Mit Innovationen und neuen Features sind MMORPGs sparsam und vorsichtig: Man will die bestehenden Spieler mit zu viel Veränderung nicht verschrecken. Überall heißt es: Das ist jetzt eine „Content“-Erweiterung. Allen Erweiterungen in 2017 von ESO, Final Fantasy und Guild Wars 2 fehlte es an wirklichen, neuen Spiel-Features. Stattdessen ist man stolz darauf, das Spiel zu bleiben, dass man es ist und betont das auch gerne.

Allen MMORPG-Addons 2017 ging es darum, eine neue Geschichte nach den alten, bekannten Regeln zu erzählen.

Kein MMORPG will aktuell wirklich neue Leute für das Genre begeistern. Stattdessen wirkt es so, als würde der existierende Pool an MMORPG-Spielern zwischen den Games hin- und herschwappen, ohne dass wirklich neue Spieler dazukommen. Das MMORPG, das gerade neuen Content hat, das wird dann gespielt.

Die Studios scheinen sich darauf zu spezialisieren, Ex-Spieler wiedergewinnen zu wollen. Denen macht man dann Angebote mit „Instant hochleveln“ oder ähnlichen Deals.

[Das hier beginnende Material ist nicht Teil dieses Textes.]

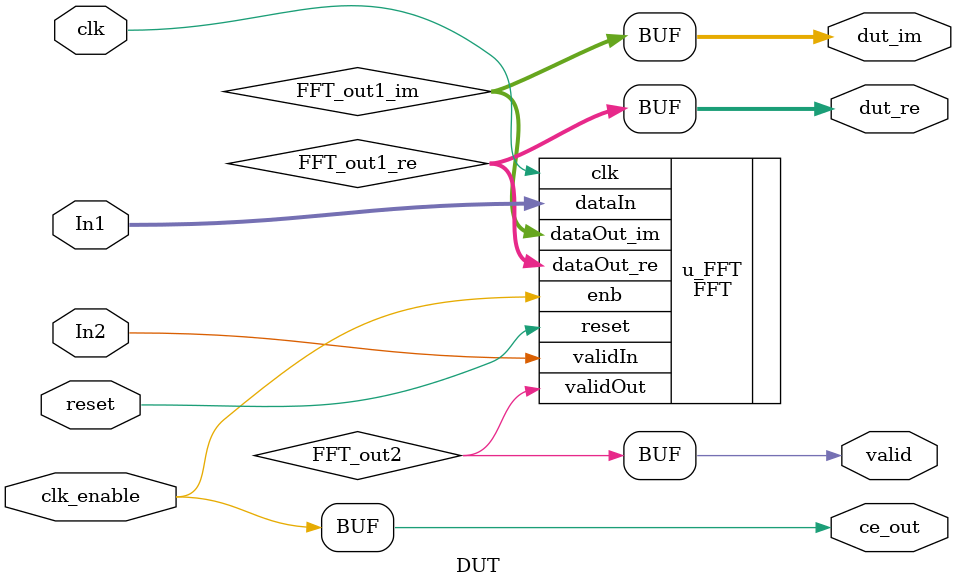
<source format=v>



`timescale 1 ns / 1 ns

module DUT
          (clk,
           reset,
           clk_enable,
           In1,
           In2,
           ce_out,
           dut_re,
           dut_im,
           valid);


  input   clk;
  input   reset;
  input   clk_enable;
  input   signed [15:0] In1;  // sfix16_En13
  input   In2;
  output  ce_out;
  output  signed [25:0] dut_re;  // sfix26_En13
  output  signed [25:0] dut_im;  // sfix26_En13
  output  valid;


  wire signed [25:0] FFT_out1_re;  // sfix26_En13
  wire signed [25:0] FFT_out1_im;  // sfix26_En13
  wire FFT_out2;


  FFT u_FFT (.clk(clk),
             .reset(reset),
             .enb(clk_enable),
             .dataIn(In1),  // sfix16_En13
             .validIn(In2),
             .dataOut_re(FFT_out1_re),  // sfix26_En13
             .dataOut_im(FFT_out1_im),  // sfix26_En13
             .validOut(FFT_out2)
             );

  assign dut_re = FFT_out1_re;

  assign dut_im = FFT_out1_im;

  assign valid = FFT_out2;

  assign ce_out = clk_enable;

endmodule  // DUT


</source>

Interessant wird es sein, die Rolle von Black Desert zu beobachten. Hier war in 2017 bislang relativ wenig los – die Pläne des koreanischen MMORPGs sind aber in die Zukunft gewandt. Vor allem ein Port auf PS4 und Xbox One ist angepeilt. Das planen auch ältere Asia-MMORPGs wie Tera oder Blade and Soul. Das könnte dann “neue Spieler” ins Genre bringen.

Black-Desert-Bier

MMORPGs nicht tot, aber ein bisschen “out”

Mit „neuen MMORPGs im AAA-Bereich“ ist in den kommenden Jahren wohl nicht zu rechnen. Den aktuellen MMORPGs geht es verhältnismäßig gut, der Spielerpool der MMORPG-Spieler ist noch gefüllt.

Die Gefahr ist aber, dass Spieler aus dem hin- und herschwappenden Spieler-Pool ganz aussteigen. Gerade neue Indie-MMORPGs zielen zudem auf Genre-Veteranen ab, wollen denen das bieten, was ihnen MMORPGs “früher” geboten haben. Games wie Camelot Unchained, Crowfall oder Pantheon: Rise of the Fallen sind ihrerseits voll auf dem Nostalgie-Trip. Denen könnte das Verhalten der “großen 5” noch in die Hände spielen.

Noch sind MMOPRGs also nicht tot, es gibt noch genügend Fans, um die bestehende MMORPGs zu erhalten. Im Gaming-Trend liegen MMORPGs aber gerade nicht und damit scheint sich die Spieleindustrie auch abgefunden zu haben. Wer weiß, wie lange das noch gut geht?